----- Given records
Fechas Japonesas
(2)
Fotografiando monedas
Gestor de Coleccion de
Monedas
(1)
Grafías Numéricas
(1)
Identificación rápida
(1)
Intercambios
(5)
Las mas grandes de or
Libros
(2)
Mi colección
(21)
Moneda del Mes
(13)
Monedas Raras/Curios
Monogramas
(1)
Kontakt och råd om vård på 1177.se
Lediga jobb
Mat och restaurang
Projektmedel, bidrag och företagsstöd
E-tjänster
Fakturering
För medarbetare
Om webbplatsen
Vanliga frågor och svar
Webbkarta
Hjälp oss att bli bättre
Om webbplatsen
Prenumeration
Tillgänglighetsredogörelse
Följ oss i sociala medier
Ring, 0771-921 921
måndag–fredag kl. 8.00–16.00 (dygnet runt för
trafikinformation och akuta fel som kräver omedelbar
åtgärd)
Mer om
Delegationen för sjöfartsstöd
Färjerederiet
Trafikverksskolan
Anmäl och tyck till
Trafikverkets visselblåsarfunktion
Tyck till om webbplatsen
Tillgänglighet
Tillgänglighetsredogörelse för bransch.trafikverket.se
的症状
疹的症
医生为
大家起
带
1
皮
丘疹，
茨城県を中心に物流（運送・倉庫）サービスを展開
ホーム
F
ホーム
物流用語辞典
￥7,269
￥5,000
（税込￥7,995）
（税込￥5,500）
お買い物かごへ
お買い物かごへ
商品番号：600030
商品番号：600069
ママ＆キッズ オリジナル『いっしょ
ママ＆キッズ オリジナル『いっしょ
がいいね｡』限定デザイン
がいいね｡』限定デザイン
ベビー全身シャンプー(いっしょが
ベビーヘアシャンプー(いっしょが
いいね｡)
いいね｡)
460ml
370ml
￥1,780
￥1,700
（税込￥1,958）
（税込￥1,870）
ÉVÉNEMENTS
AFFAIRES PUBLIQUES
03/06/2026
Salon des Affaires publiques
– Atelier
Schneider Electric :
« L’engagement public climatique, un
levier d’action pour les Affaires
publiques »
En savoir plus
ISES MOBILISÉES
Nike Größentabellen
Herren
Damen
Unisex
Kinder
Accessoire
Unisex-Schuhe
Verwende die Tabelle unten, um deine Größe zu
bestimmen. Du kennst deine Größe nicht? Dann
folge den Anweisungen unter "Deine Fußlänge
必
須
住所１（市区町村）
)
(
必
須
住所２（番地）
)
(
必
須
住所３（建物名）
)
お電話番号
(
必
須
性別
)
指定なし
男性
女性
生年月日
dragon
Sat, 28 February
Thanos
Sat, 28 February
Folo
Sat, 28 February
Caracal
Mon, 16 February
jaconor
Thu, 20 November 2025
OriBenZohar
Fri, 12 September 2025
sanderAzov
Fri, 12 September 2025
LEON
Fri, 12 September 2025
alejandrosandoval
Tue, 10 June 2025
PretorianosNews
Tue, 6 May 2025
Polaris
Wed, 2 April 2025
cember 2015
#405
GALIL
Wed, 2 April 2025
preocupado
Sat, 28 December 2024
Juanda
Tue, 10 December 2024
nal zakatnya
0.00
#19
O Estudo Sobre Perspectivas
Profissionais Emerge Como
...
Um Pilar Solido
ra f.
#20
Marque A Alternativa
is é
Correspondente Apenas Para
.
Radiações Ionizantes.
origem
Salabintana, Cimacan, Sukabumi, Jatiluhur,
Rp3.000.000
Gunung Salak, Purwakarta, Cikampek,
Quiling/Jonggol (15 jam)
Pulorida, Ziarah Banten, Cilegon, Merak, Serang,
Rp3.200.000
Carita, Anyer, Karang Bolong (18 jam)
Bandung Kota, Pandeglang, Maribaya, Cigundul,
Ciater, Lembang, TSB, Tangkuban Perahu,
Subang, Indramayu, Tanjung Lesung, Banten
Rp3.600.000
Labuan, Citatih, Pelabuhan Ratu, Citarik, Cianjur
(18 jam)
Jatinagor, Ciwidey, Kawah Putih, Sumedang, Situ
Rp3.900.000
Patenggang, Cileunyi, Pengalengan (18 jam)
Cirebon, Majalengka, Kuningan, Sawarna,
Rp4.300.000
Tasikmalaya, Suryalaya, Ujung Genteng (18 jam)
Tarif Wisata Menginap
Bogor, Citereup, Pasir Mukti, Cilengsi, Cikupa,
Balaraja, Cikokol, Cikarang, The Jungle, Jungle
----------
Work instructions – Express every line of text in the entries above as a JSON list of strings, with one string per line and blank lines left out.

Expected answer –
[
  "Fechas Japonesas",
  "(2)",
  "Fotografiando monedas",
  "Gestor de Coleccion de",
  "Monedas",
  "(1)",
  "Grafías Numéricas",
  "(1)",
  "Identificación rápida",
  "(1)",
  "Intercambios",
  "(5)",
  "Las mas grandes de or",
  "Libros",
  "(2)",
  "Mi colección",
  "(21)",
  "Moneda del Mes",
  "(13)",
  "Monedas Raras/Curios",
  "Monogramas",
  "(1)",
  "Kontakt och råd om vård på 1177.se",
  "Lediga jobb",
  "Mat och restaurang",
  "Projektmedel, bidrag och företagsstöd",
  "E-tjänster",
  "Fakturering",
  "För medarbetare",
  "Om webbplatsen",
  "Vanliga frågor och svar",
  "Webbkarta",
  "Hjälp oss att bli bättre",
  "Om webbplatsen",
  "Prenumeration",
  "Tillgänglighetsredogörelse",
  "Följ oss i sociala medier",
  "Ring, 0771-921 921",
  "måndag–fredag kl. 8.00–16.00 (dygnet runt för",
  "trafikinformation och akuta fel som kräver omedelbar",
  "åtgärd)",
  "Mer om",
  "Delegationen för sjöfartsstöd",
  "Färjerederiet",
  "Trafikverksskolan",
  "Anmäl och tyck till",
  "Trafikverkets visselblåsarfunktion",
  "Tyck till om webbplatsen",
  "Tillgänglighet",
  "Tillgänglighetsredogörelse för bransch.trafikverket.se",
  "的症状",
  "疹的症",
  "医生为",
  "大家起",
  "带",
  "1",
  "皮",
  "丘疹，",
  "茨城県を中心に物流（運送・倉庫）サービスを展開",
  "ホーム",
  "F",
  "ホーム",
  "物流用語辞典",
  "￥7,269",
  "￥5,000",
  "（税込￥7,995）",
  "（税込￥5,500）",
  "お買い物かごへ",
  "お買い物かごへ",
  "商品番号：600030",
  "商品番号：600069",
  "ママ＆キッズ オリジナル『いっしょ",
  "ママ＆キッズ オリジナル『いっしょ",
  "がいいね｡』限定デザイン",
  "がいいね｡』限定デザイン",
  "ベビー全身シャンプー(いっしょが",
  "ベビーヘアシャンプー(いっしょが",
  "いいね｡)",
  "いいね｡)",
  "460ml",
  "370ml",
  "￥1,780",
  "￥1,700",
  "（税込￥1,958）",
  "（税込￥1,870）",
  "ÉVÉNEMENTS",
  "AFFAIRES PUBLIQUES",
  "03/06/2026",
  "Salon des Affaires publiques",
  "– Atelier",
  "Schneider Electric :",
  "« L’engagement public climatique, un",
  "levier d’action pour les Affaires",
  "publiques »",
  "En savoir plus",
  "ISES MOBILISÉES",
  "Nike Größentabellen",
  "Herren",
  "Damen",
  "Unisex",
  "Kinder",
  "Accessoire",
  "Unisex-Schuhe",
  "Verwende die Tabelle unten, um deine Größe zu",
  "bestimmen. Du kennst deine Größe nicht? Dann",
  "folge den Anweisungen unter \"Deine Fußlänge",
  "必",
  "須",
  "住所１（市区町村）",
  ")",
  "(",
  "必",
  "須",
  "住所２（番地）",
  ")",
  "(",
  "必",
  "須",
  "住所３（建物名）",
  ")",
  "お電話番号",
  "(",
  "必",
  "須",
  "性別",
  ")",
  "指定なし",
  "男性",
  "女性",
  "生年月日",
  "dragon",
  "Sat, 28 February",
  "Thanos",
  "Sat, 28 February",
  "Folo",
  "Sat, 28 February",
  "Caracal",
  "Mon, 16 February",
  "jaconor",
  "Thu, 20 November 2025",
  "OriBenZohar",
  "Fri, 12 September 2025",
  "sanderAzov",
  "Fri, 12 September 2025",
  "LEON",
  "Fri, 12 September 2025",
  "alejandrosandoval",
  "Tue, 10 June 2025",
  "PretorianosNews",
  "Tue, 6 May 2025",
  "Polaris",
  "Wed, 2 April 2025",
  "cember 2015",
  "#405",
  "GALIL",
  "Wed, 2 April 2025",
  "preocupado",
  "Sat, 28 December 2024",
  "Juanda",
  "Tue, 10 December 2024",
  "nal zakatnya",
  "0.00",
  "#19",
  "O Estudo Sobre Perspectivas",
  "Profissionais Emerge Como",
  "...",
  "Um Pilar Solido",
  "ra f.",
  "#20",
  "Marque A Alternativa",
  "is é",
  "Correspondente Apenas Para",
  ".",
  "Radiações Ionizantes.",
  "origem",
  "Salabintana, Cimacan, Sukabumi, Jatiluhur,",
  "Rp3.000.000",
  "Gunung Salak, Purwakarta, Cikampek,",
  "Quiling/Jonggol (15 jam)",
  "Pulorida, Ziarah Banten, Cilegon, Merak, Serang,",
  "Rp3.200.000",
  "Carita, Anyer, Karang Bolong (18 jam)",
  "Bandung Kota, Pandeglang, Maribaya, Cigundul,",
  "Ciater, Lembang, TSB, Tangkuban Perahu,",
  "Subang, Indramayu, Tanjung Lesung, Banten",
  "Rp3.600.000",
  "Labuan, Citatih, Pelabuhan Ratu, Citarik, Cianjur",
  "(18 jam)",
  "Jatinagor, Ciwidey, Kawah Putih, Sumedang, Situ",
  "Rp3.900.000",
  "Patenggang, Cileunyi, Pengalengan (18 jam)",
  "Cirebon, Majalengka, Kuningan, Sawarna,",
  "Rp4.300.000",
  "Tasikmalaya, Suryalaya, Ujung Genteng (18 jam)",
  "Tarif Wisata Menginap",
  "Bogor, Citereup, Pasir Mukti, Cilengsi, Cikupa,",
  "Balaraja, Cikokol, Cikarang, The Jungle, Jungle"
]